From the ashrams of India to the studio down the street, yoga has been gaining popularity in every corner of the world. As with any evolving art, different schools of practice, or subsets, emerge. Different cultures and philosophies affect yoga and an ancient art becomes contemporary and reflective of the modern way of life.
In 1997, an American-born yoga instructor, John Friend, founded a modern school of hatha yoga called Anusara yoga. He developed his style from elements of another modern yoga school, Iyengar, and reintroduced Hindu philosophy and spirituality to the asana (poses). Anusara is a more health-oriented Western approach to the traditional hatha style. Along with creating a modern school of yoga, Friend also founded a private corporation called Anusara Inc. where all Anusara instructors must be certified.
In Sanskrit, anusara means ‘natural state or condition’ (anu means ‘atom’) and Friend has adapted anusara to mean ‘flowing with grace’, ‘flowing with nature’, and ‘following your heart’. The school’s ideology focuses on the Tantric principle of intrinsic goodness. The ultimate goal of Anusara yoga is ‘alignment with the Divine’ or ‘co-participation with the Supreme’. This fundamental enlightenment comes from celebrating beauty (in all its diversity, truthfulness, and honor) and the creative freedom shared by all beings.
As part of Anusara classes, Friend has ‘dharma talks’ with his students. These are simplified explanations of Tantric principles. He frames them in the American idiom of self-improvement; so naturally, his audience is primarily made up of American yoga students. Anusara yoga is most popular on the West Coast and southern California, although it has been spreading steadily across the country in the last few years.

-*-

- [Task 1]:
Retype the listing that follows the passage on Anusara yoga exactly, leaving the pictures out of your copy.
The listing that comes next is unrelated to the passage on Anusara yoga.

-*-

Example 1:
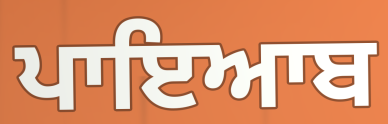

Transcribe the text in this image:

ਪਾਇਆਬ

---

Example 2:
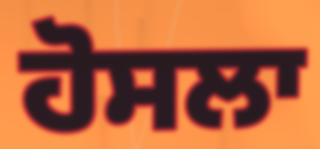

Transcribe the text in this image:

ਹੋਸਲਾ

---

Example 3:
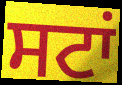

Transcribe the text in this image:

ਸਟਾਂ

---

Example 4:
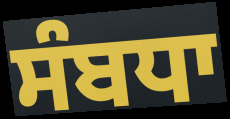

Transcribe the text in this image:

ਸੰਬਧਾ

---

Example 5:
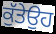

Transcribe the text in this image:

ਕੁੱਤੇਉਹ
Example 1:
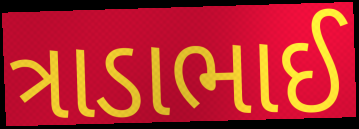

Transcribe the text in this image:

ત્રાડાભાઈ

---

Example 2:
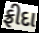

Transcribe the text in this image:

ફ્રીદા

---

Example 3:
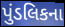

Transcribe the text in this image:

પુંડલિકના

-*-

- [Task 2]:
Echo back the entire passage on Anusara yoga word for word.

- [Complete response 1]:
Example 1:

Transcribe the text in this image:

ਪਾਇਆਬ

---

Example 2:

Transcribe the text in this image:

ਹੋਸਲਾ

---

Example 3:

Transcribe the text in this image:

ਸਟਾਂ

---

Example 4:

Transcribe the text in this image:

ਸੰਬਧਾ

---

Example 5:

Transcribe the text in this image:

ਕੁੱਤੇਉਹ
Example 1:

Transcribe the text in this image:

ત્રાડાભાઈ

---

Example 2:

Transcribe the text in this image:

ફ્રીદા

---

Example 3:

Transcribe the text in this image:

પુંડલિકના

- [Complete response 2]:
From the ashrams of India to the studio down the street, yoga has been gaining popularity in every corner of the world. As with any evolving art, different schools of practice, or subsets, emerge. Different cultures and philosophies affect yoga and an ancient art becomes contemporary and reflective of the modern way of life.
In 1997, an American-born yoga instructor, John Friend, founded a modern school of hatha yoga called Anusara yoga. He developed his style from elements of another modern yoga school, Iyengar, and reintroduced Hindu philosophy and spirituality to the asana (poses). Anusara is a more health-oriented Western approach to the traditional hatha style. Along with creating a modern school of yoga, Friend also founded a private corporation called Anusara Inc. where all Anusara instructors must be certified.
In Sanskrit, anusara means ‘natural state or condition’ (anu means ‘atom’) and Friend has adapted anusara to mean ‘flowing with grace’, ‘flowing with nature’, and ‘following your heart’. The school’s ideology focuses on the Tantric principle of intrinsic goodness. The ultimate goal of Anusara yoga is ‘alignment with the Divine’ or ‘co-participation with the Supreme’. This fundamental enlightenment comes from celebrating beauty (in all its diversity, truthfulness, and honor) and the creative freedom shared by all beings.
As part of Anusara classes, Friend has ‘dharma talks’ with his students. These are simplified explanations of Tantric principles. He frames them in the American idiom of self-improvement; so naturally, his audience is primarily made up of American yoga students. Anusara yoga is most popular on the West Coast and southern California, although it has been spreading steadily across the country in the last few years.